To get the YAML configuration:

Navigate to the ArgoCD UI.
Click "Edit as YAML" on the application.
You’ll be presented with the YAML, which you can modify and use to configure the application declaratively.

Manifest:

apiVersion: argoproj.io/v1alpha1
kind: Application
metadata:
  name: argo-demo-app-prod
  namespace: argocd
spec:
  project: default
  source:
    repoURL: 'bitbucket.org:xelonvdc/argocd-demo.git'
    path: cluster/demo-cluster/demo-app-prod/ArgoDemoApp
    targetRevision: HEAD
  destination:
    server: 'https://kubernetes.default.svc'
    namespace: demo-app-prod
  syncPolicy:
    syncOptions:
      - CreateNamespace=true

Deploying first Application

For this demonstration, we will deploy a simple web server and a load balancer. Follow these steps:

1. Prepare the Manifests

a. Place the following YAML files in the correct directory based on the structure you are using for your ArgoCD repository.

b. Webserver.yaml:

apiVersion: apps/v1
kind: Deployment
metadata:
  name: whoami
  labels:
    app: whoami
spec:
  replicas: 3
  selector:
    matchLabels:
      app: whoami
  template:
    metadata:
      labels:
        app: whoami
    spec:
      containers:
      - name: whoami
        image: traefik/whoami:latest
        ports:
        - containerPort: 80
        resources:
          requests:
            memory: "64Mi"
            cpu: "250m"
          limits:
            memory: "128Mi"
            cpu: "500m"

c. Loadbalancer.yaml

apiVersion: v1
kind: Service
metadata:
  name: whoami-svc-lb
spec:
  selector:
    app: whoami
  ports:
    - port: 8002
      targetPort: 80
      protocol: TCP
  type: LoadBalancer

2. Push Changes to the Git Repository

Once the YAML files are ready, push them to your Git repository in the appropriate folder based on your repository structure.

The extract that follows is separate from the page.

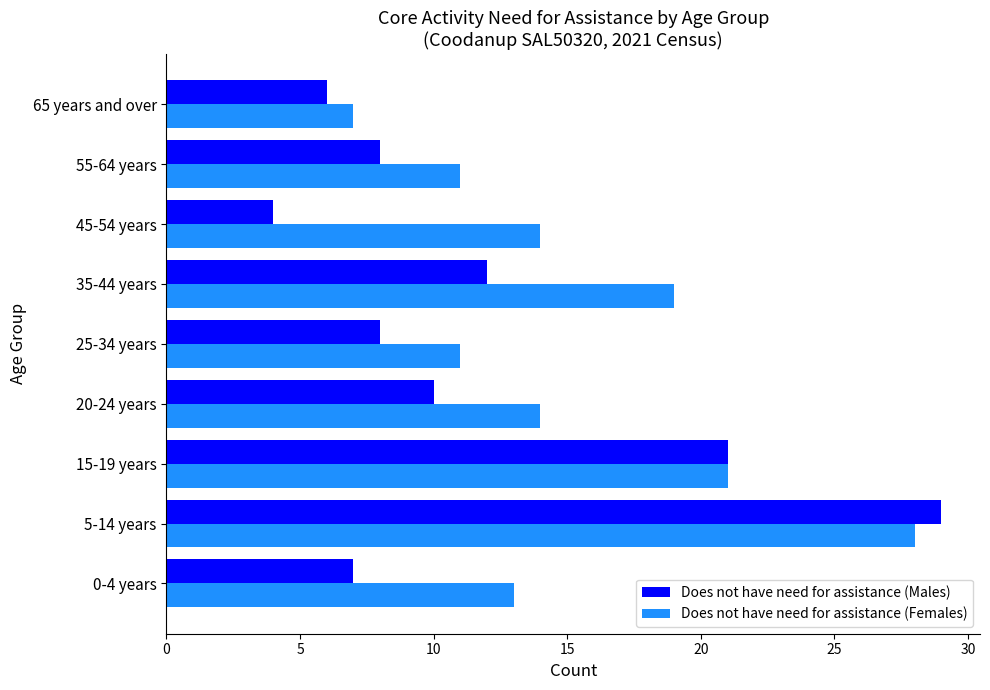

What is the difference between the highest and lowest values at 45-54 years?

10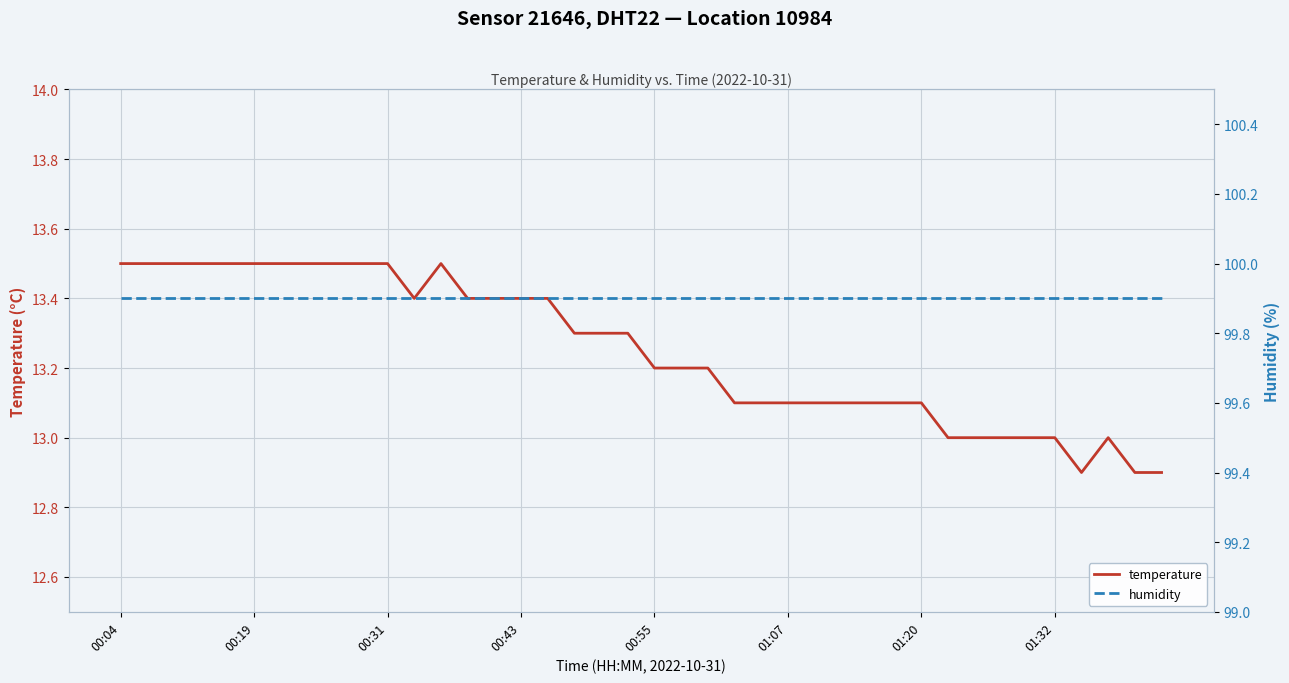

True or false: temperature has a value of 6.1 at 00:31.

False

3. Syncing the Changes in ArgoCD

If you haven't enabled Auto Sync for this ArgoCD application, you will need to manually synchronize the changes:

1. Go to the ArgoCD Web Interface.
2. Navigate to "Applications".
3. Click on "Sync" for the desired application.
4. In the new window, press "Synchronize" to apply the changes.

grafik-20240930-220325

ArgoCD Git Repository Structure

The repository structure in ArgoCD is flexible, but here is a recommended setup:

Use a dedicated repository for all your ArgoCD configurations.
If you manage multiple customers or application clusters, consider splitting the single mono repository into multiple repositories. This way, each end customer can have limited access to their respective repositories.

Example Directory Structure:

<Repository>
    └── cluster
        └── <clustername>
            └── <namespace>
                └── <Applicationname>
                    └── <Manifestfiles>

This design might be overkill for basic systems but is scalable and easy to manage as your infrastructure grows.